House panel formally kicks off defense bill process despite coronavirus pandemic

House panel formally kicks off defense bill process despite coronavirus pandemic
© Greg Nash

The leaders of the House Armed Services Committee have officially kicked off the process for crafting the annual defense policy bill, introducing the “by request” version.

The churning of the legislative process for the National Defense Authorization Act (NDAA) comes despite the coronavirus pandemic that has disrupted business as usual in Congress and the country.

“As the nation grapples with the COVID-19 crisis, the committee continues to adhere to the guidance from the Centers for Disease Control and Prevention, the Sergeant at Arms and the House Attending Physician,” the Armed Services Committee said in a statement Friday.

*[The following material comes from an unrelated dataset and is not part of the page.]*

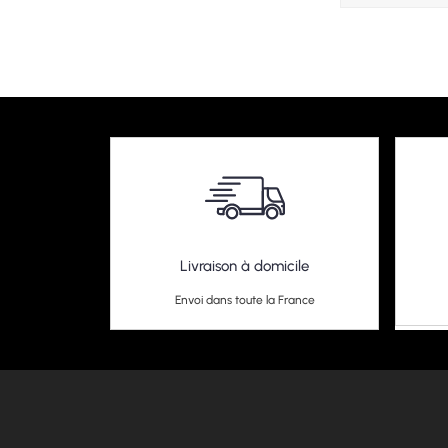
Livraison à domicile
Envoi dans toute la France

“During this time of uncertainty, the committee remains focused on completing the FY21 NDAA and performing rigorous oversight through formal communications and teleconferences, which can and will be accomplished while protecting the health of our members and staff,” the statement added.

The committee has been expected to consider the bill — which dictates defense policy for the year and is considered must-pass — at the end of April, with the full House voting on it in May.

The panel traditionally kicks off the process a month or so before the markup by introducing a “by request” version, which only has proposals from the Pentagon and does not reflect any work done by the committee.

The text in that version is eventually stripped out and replaced with the committee’s work.

The committee’s markup of the bill is typically its best-attended session of the year, with a hearing room packed the entire day with the nearly 60-member panel, staffers, reporters and lobbyists sitting in tightly spaced chairs — something that would not adhere to social distancing guidelines meant to prevent the spread of the coronavirus.

The Senate Armed Services Committee has started holding “paper hearings” to keep up work on the NDAA while adhering to social distancing rules.

In the paper hearings, written testimony and opening statements are being posted online and are expected to be followed a week later by senators' written questions and witnesses’ written answers. The committee held its first hearing in that format Thursday for the secretary and chief of staff of the Army.